CO2等温暖化効果ガスの排出権取引が次第に活発化しつつあり,企業による環境問題への取組みは本格的なステージに移ってきた。既に半導体メーカーがオーストラリアで大規模な植林事業に乗り出す方針を表明する等,排出権の確保・転売を巡るビジネスは今後本格化が予想されている。そのような中,人材派遣業にも排出権取引を意識した動きが出てきており,今後の景気への影響が注目される。
今回,排出権取引関連ビジネスに参入したのは人材派遣業の大日本キャリアサービス(株)。同社では同業他社との戦略的差別化について検討を重ねてきたが,最近の環境問題を巡る動きを差別化の絶好の機会と捉えたもの。
同社の具体的な戦略は,炭酸ガス排出量ゼロの無呼吸派遣社員の養成および派遣。従業員の呼吸により発生する炭酸ガスを大幅に削減することにより,派遣先企業は排出権の確保が可能となるため,大規模メーカー中心に相当な引き合いが来ている模様。大日本製鉄ではまだ検討中であるとしながらも「今後2万人規模で派遣社員を受入れることもあり得る」としている。

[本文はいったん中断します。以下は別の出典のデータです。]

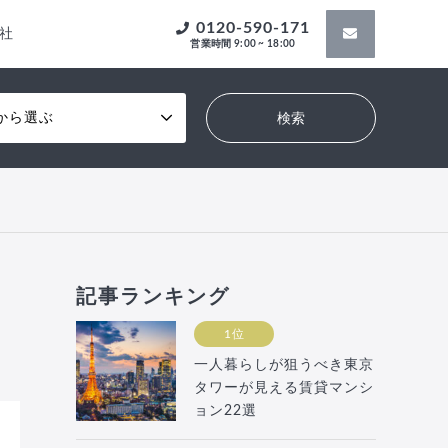
0120-590-171
社
営業時間 9:00 ~ 18:00
から選ぶ
記事ランキング
1位
一人暮らしが狙うべき東京
タワーが見える賃貸マンシ
ョン22選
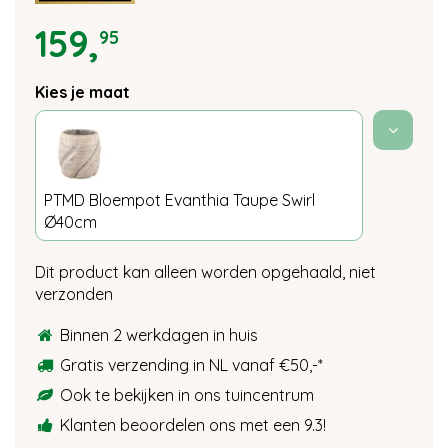
159
,
95
Kies je maat
PTMD Bloempot Evanthia Taupe Swirl
Ø40cm
Dit product kan alleen worden opgehaald, niet
verzonden
Binnen 2 werkdagen in huis
Gratis verzending in NL vanaf €50,-
*
Ook te bekijken in ons tuincentrum
Klanten beoordelen ons met een 9.3!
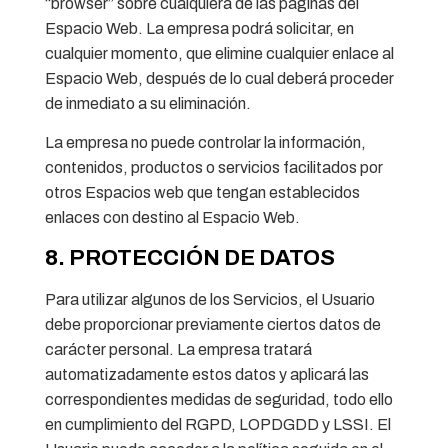
“browser” sobre cualquiera de las páginas del
Espacio Web. La empresa podrá solicitar, en
cualquier momento, que elimine cualquier enlace al
Espacio Web, después de lo cual deberá proceder
de inmediato a su eliminación.
La empresa no puede controlar la información,
contenidos, productos o servicios facilitados por
otros Espacios web que tengan establecidos
enlaces con destino al Espacio Web.
8. PROTECCIÓN DE DATOS
Para utilizar algunos de los Servicios, el Usuario
debe proporcionar previamente ciertos datos de
carácter personal. La empresa tratará
automatizadamente estos datos y aplicará las
correspondientes medidas de seguridad, todo ello
en cumplimiento del RGPD, LOPDGDD y LSSI. El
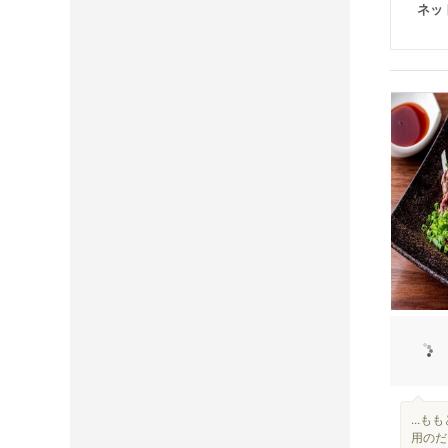
ネッ
...
用のだ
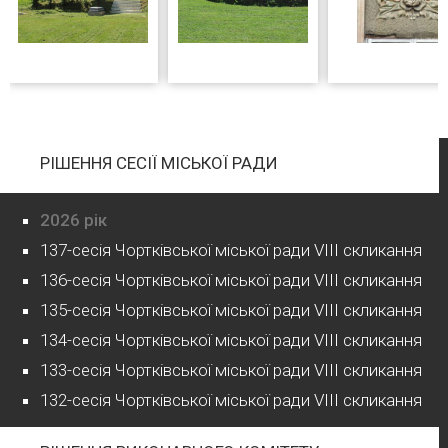
РІШЕННЯ СЕСІЇ МІСЬКОЇ РАДИ
2026 рік
137-сесія Чортківської міської ради VIII скликання
136-сесія Чортківської міської ради VIII скликання
135-сесія Чортківської міської ради VIII скликання
134-сесія Чортківської міської ради VIII скликання
133-сесія Чортківської міської ради VIII скликання
132-сесія Чортківської міської ради VIII скликання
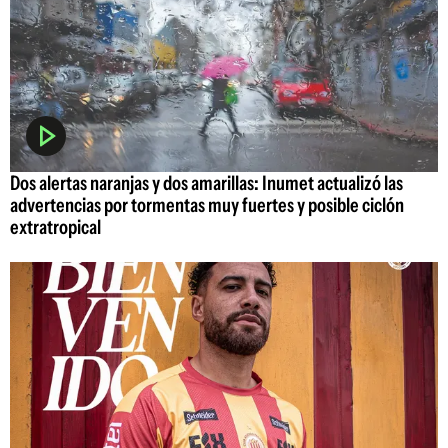
Dos alertas naranjas y dos amarillas: Inumet actualizó las
advertencias por tormentas muy fuertes y posible ciclón
extratropical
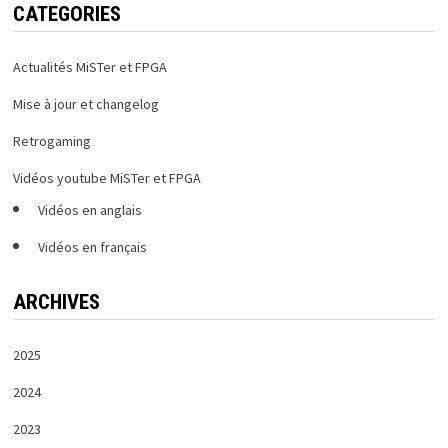
CATEGORIES
Actualités MiSTer et FPGA
Mise à jour et changelog
Retrogaming
Vidéos youtube MiSTer et FPGA
Vidéos en anglais
Vidéos en français
ARCHIVES
2025
2024
2023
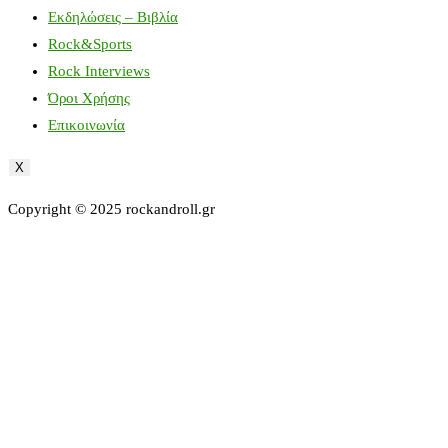
Εκδηλώσεις – Βιβλία
Rock&Sports
Rock Interviews
Όροι Χρήσης
Επικοινωνία
X
Copyright © 2025 rockandroll.gr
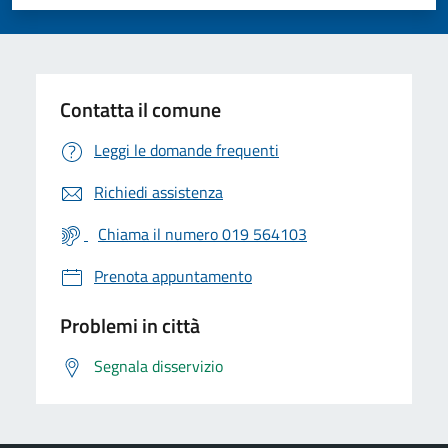
Valuta 1 stelle su 5
Valuta 2 stelle su 5
Valuta 3 stelle su 5
Valuta 4 stelle su 5
Valuta 5 stelle su 5
Contatta il comune
Leggi le domande frequenti
Richiedi assistenza
Chiama il numero 019 564103
Prenota appuntamento
Problemi in città
Segnala disservizio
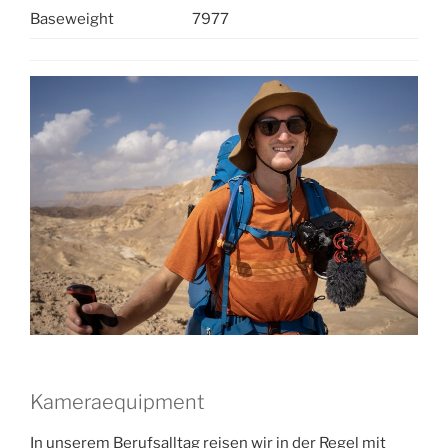
Baseweight
7977
Kameraequipment
In unserem Berufsalltag reisen wir in der Regel mit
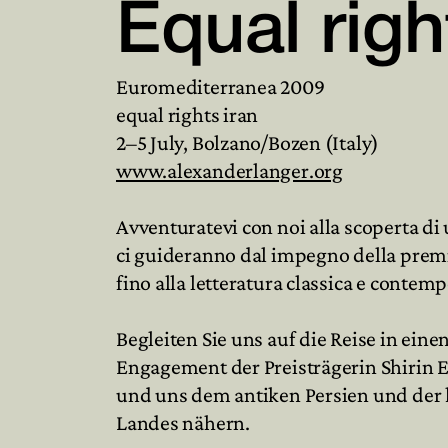
Equal righ
Euromediterranea 2009
equal rights iran
2–5 July, Bolzano/Bozen (Italy)
www.alexanderlanger.org
Avventuratevi con noi alla scoperta di u
ci guideranno dal impegno della premiat
fino alla letteratura classica e contem
Begleiten Sie uns auf die Reise in ein
Engagement der Preisträgerin Shirin 
und uns dem antiken Persien und der 
Landes nähern.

問題は炭酸ガス排出量ゼロの人材の育成。酸素を吸って炭酸ガスを排出する通常の社員を,訓練により24時間無呼吸勤務が可能な状態に仕上げるまで約3ヵ月を要するため,常に人材不足の状態にあり,現在派遣されている無呼吸社員の時給は15,000円にまで高騰している。通常の時給に比べて約10倍という高水準に,無呼吸派遣を希望する新規登録者が毎日500人のペースで押し寄せているという。
同社では無呼吸社員の育成法については「最高の企業機密」であるとして一切説明していないが,訓練途中で退社した元社員は,「詳しくは言えないが,以前ヒットした,排気の出ない掃除機の原理を応用して,無呼吸でも大丈夫な体質に変えていくもの」と語っており,「まさに生きるか死ぬかの苦しい訓練だった」としている。東京大学理学部の進藤太教授はこのコメントについて,「人間の体質を掃除機の原理を応用して変えることが出来るというのは想像できない。もし本当ならばノーベル賞ものだ」と懐疑的だ。
同社の派遣登録社員数は今年度末には130,000名に達する勢いであり,経常利益は750億円を見込む等,一気に人材派遣業界トップに躍り出るのは確実。アイデアと技術次第で企業の序列が大きく変わる時代の象徴的な出来事といえよう。